Renewable fuels groups and pro-renewable fuel legislators this week are ramping up support for the Renewable Fuel Standard ahead of EPA's required renewable volume obligation announcement on or before June 1.
EPA said earlier this year it would release RVOs for 2014, 2015 and 2016 by June 1, following significant backlash for previous missed deadlines. In 2013, EPA was nine months late in issuing the renewable volume obligations and more than 17 months late in issuing the 2014 rule.
Sens. Chuck Grassley and Joni Ernst, Reps. Dave Loebsack, Steve King, David Young, and Rod Blum – Iowa's entire delegation – on Wednesday urged the EPA to retain RVO levels "consistent with Congress' intent when the RFS became law."

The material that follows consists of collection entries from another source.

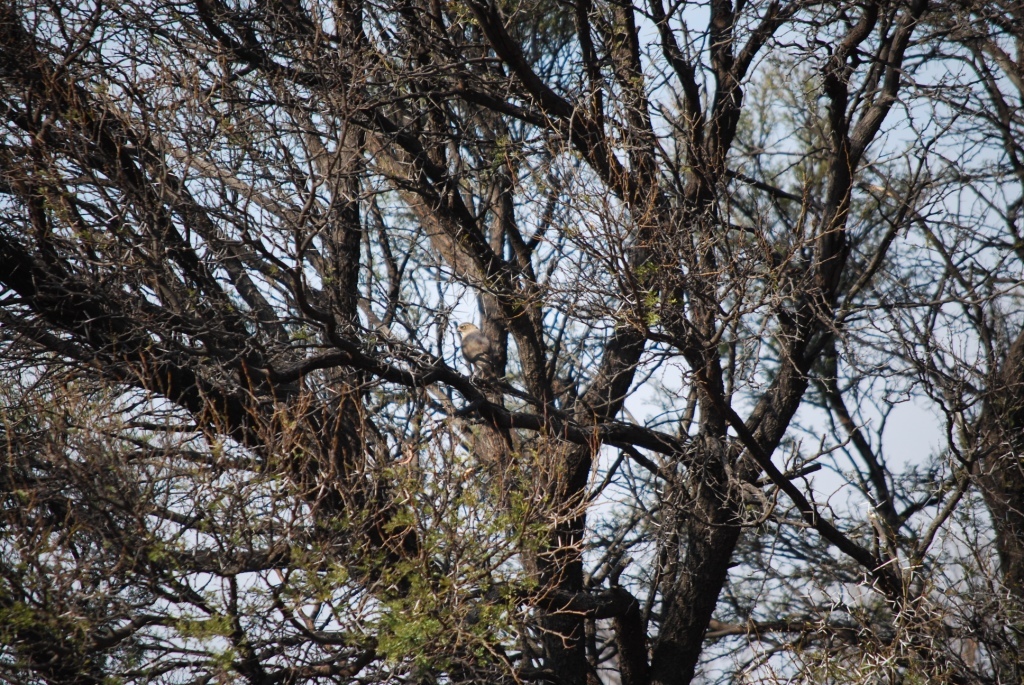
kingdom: Animalia
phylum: Chordata
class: Aves
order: Accipitriformes
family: Accipitridae
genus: Micronisus
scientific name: Micronisus gabar
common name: Gabar goshawk
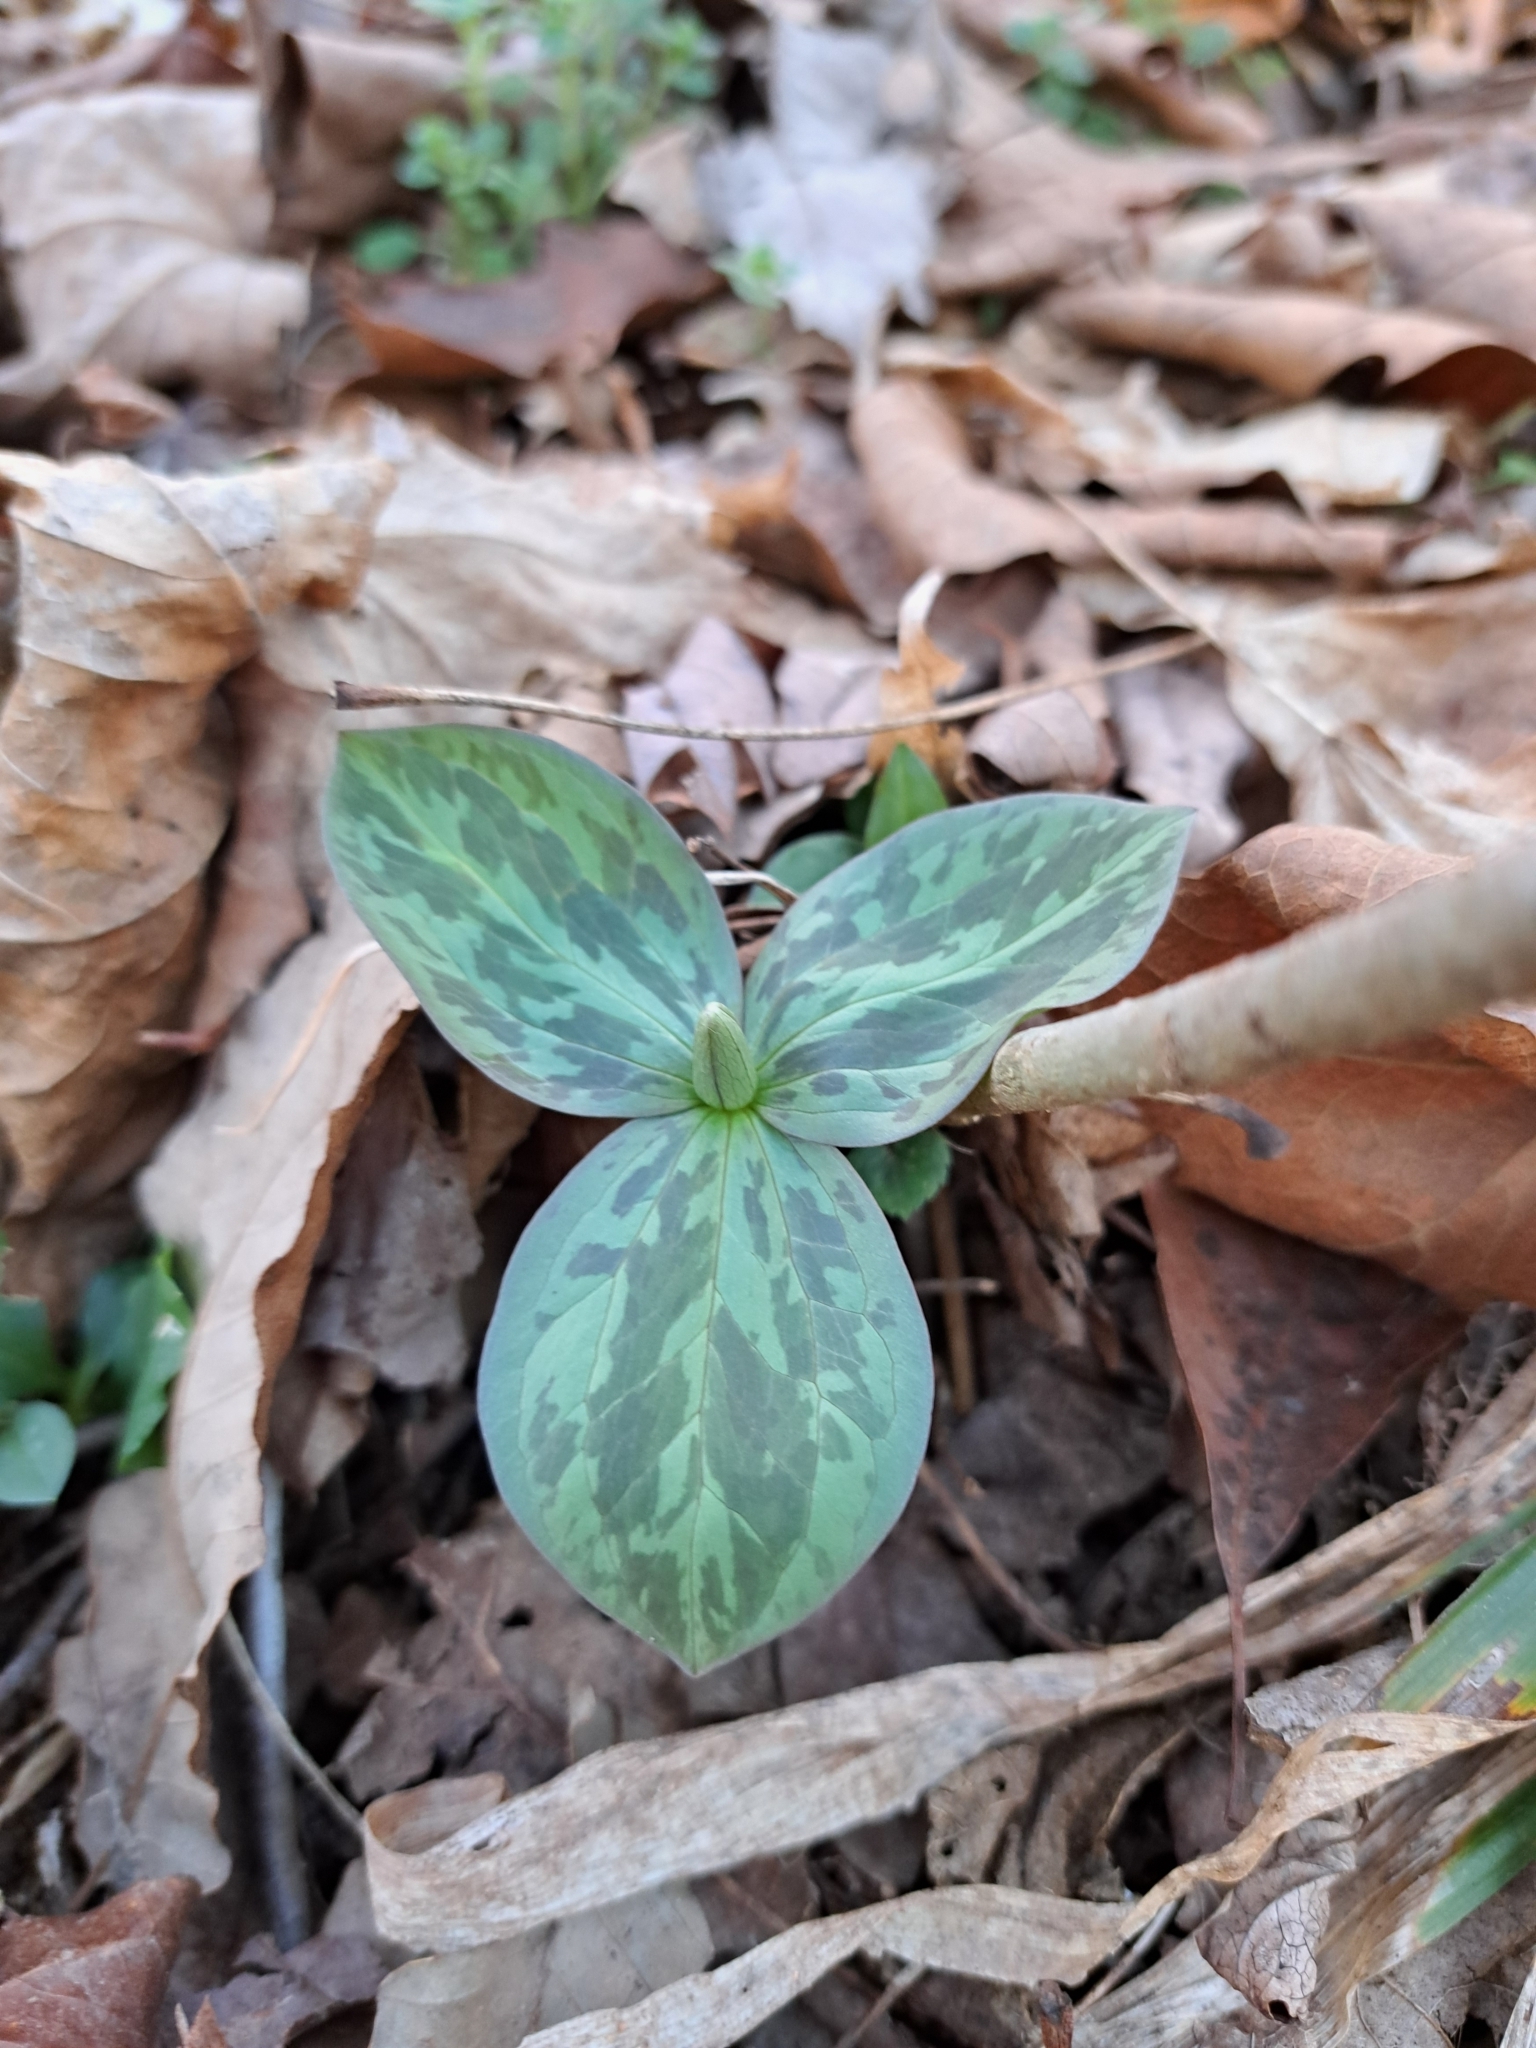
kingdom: Plantae
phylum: Tracheophyta
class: Liliopsida
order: Liliales
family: Melanthiaceae
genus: Trillium
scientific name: Trillium sessile
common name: Sessile trillium
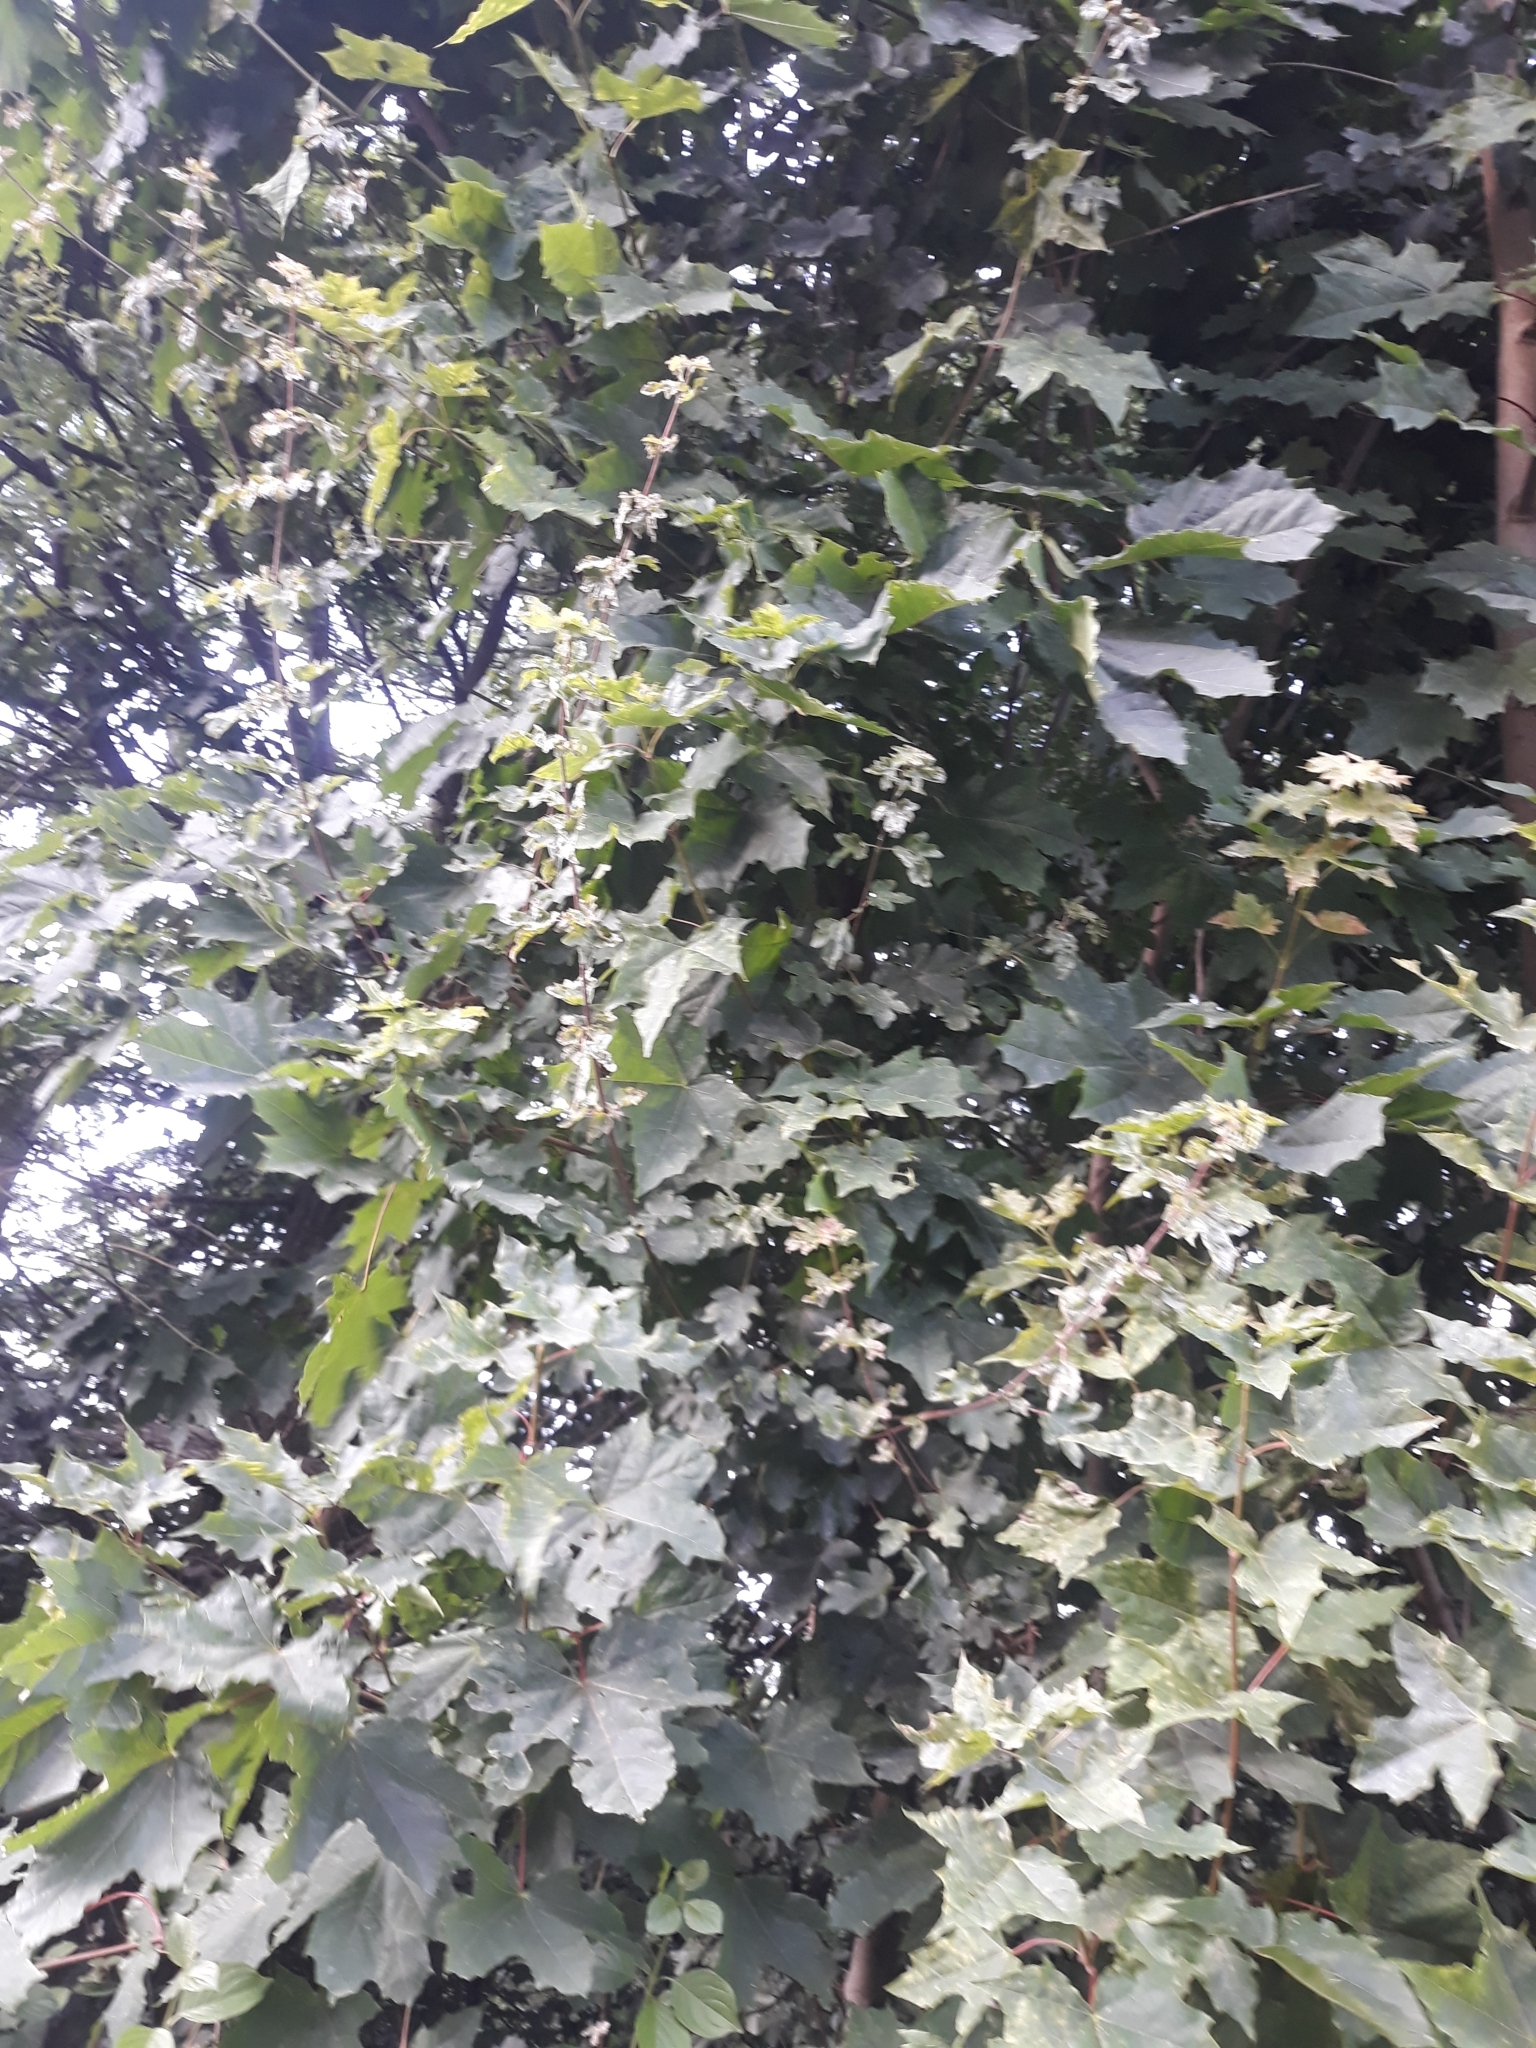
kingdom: Plantae
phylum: Tracheophyta
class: Magnoliopsida
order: Sapindales
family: Sapindaceae
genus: Acer
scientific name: Acer platanoides
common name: Norway maple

"Farmers and biofuels producers have done their part. The EPA needs to do its part," Grassley said. "The levels ought to reflect the reality of what can be accomplished in an unbiased way. That's what the law requires, and that's what consumers who want fuel choices deserve."
As part of the push before RVO release, Fuels America is releasing a print ad campaign in the New York Times this week that focuses on "EPA's choice" – oil profits or rural America.
"The choice comes down to this -- reward the oil industry for refusing to fulfill its obligations under the policy, or get the RFS back on track by following the spirit and intent of the law," Fuels America's campaign says. "Instead of arriving at a rule that is based on the renewable fuel industry’s ability to supply fuel to consumers as Congress intended, oil companies would have the EPA block competition from renewable fuel on the oil industry’s behalf."
The 2014 Renewable Fuel Standard RVO proposal was lower than initial targets, suggesting ranges of volumes rather than specific figures and citing concerns about the E10 "blend wall." The agency explained the blend wall as a market saturation of 10% ethanol due to falling gasoline consumption and thus, inability to blend ethanol into the available fuel supply without raising blend levels.
The proposal marked a 1.4 billion gallon reduction in how much corn ethanol would be required under the RFS – from 16.5 billion gallons in 2013 to 15.2 in 2014.
The lower volumes concerned corn and renewables groups and kicked off a lengthy comment period. Because final volumes have not been announced, ethanol-supporting groups said the entire industry has been unsure if investments in infrastructure and other production costs are prudent.
EPA's sluggishness, groups say, has cost the industry not only funding but also jobs, coming at a time when commercial cellulosic ethanol was breaking into the market and biodiesel plants were under construction.
According to an analysis by the Biotechnology Industry Organization, RFS uncertainty since 2013 has frozen $13.7 billion in biofuels investment.